* _Source records_
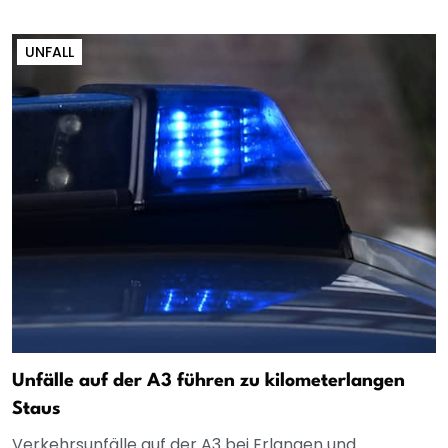
UNFALL
Unfälle auf der A3 führen zu kilometerlangen
Staus
Verkehrsunfälle auf der A3 bei Erlangen und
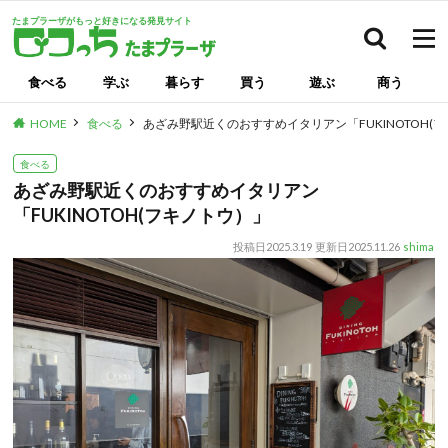
たまプラーザがもっと好きになる発見サイト
検索
食べる
学ぶ
暮らす
買う
遊ぶ
商う
HOME
食べる
あざみ野駅近くのおすすめイタリアン「FUKINOTOH(
食べる
あざみ野駅近くのおすすめイタリアン
「FUKINOTOH(フキノトウ）」
投稿日
2025.3.19
更新日
2025.11.26
shima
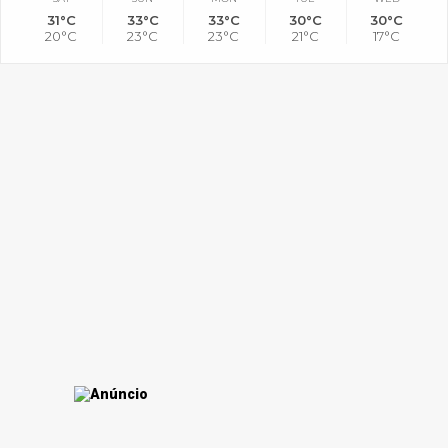
31°C
33°C
33°C
30°C
30°C
20°C
23°C
23°C
21°C
17°C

* _Work instructions_
Your copy must hold exactly the lines from the one with "Verkehrsunfälle auf der A3 bei Erlangen und" to the end of the records above, both included, and no pictures.

* _Written reply_
Verkehrsunfälle auf der A3 bei Erlangen und
たまプラーザがもっと好きになる発見サイト
検索
食べる
学ぶ
暮らす
買う
遊ぶ
商う
HOME
食べる
あざみ野駅近くのおすすめイタリアン「FUKINOTOH(
食べる
あざみ野駅近くのおすすめイタリアン
「FUKINOTOH(フキノトウ）」
投稿日
2025.3.19
更新日
2025.11.26
shima
31°C
33°C
33°C
30°C
30°C
20°C
23°C
23°C
21°C
17°C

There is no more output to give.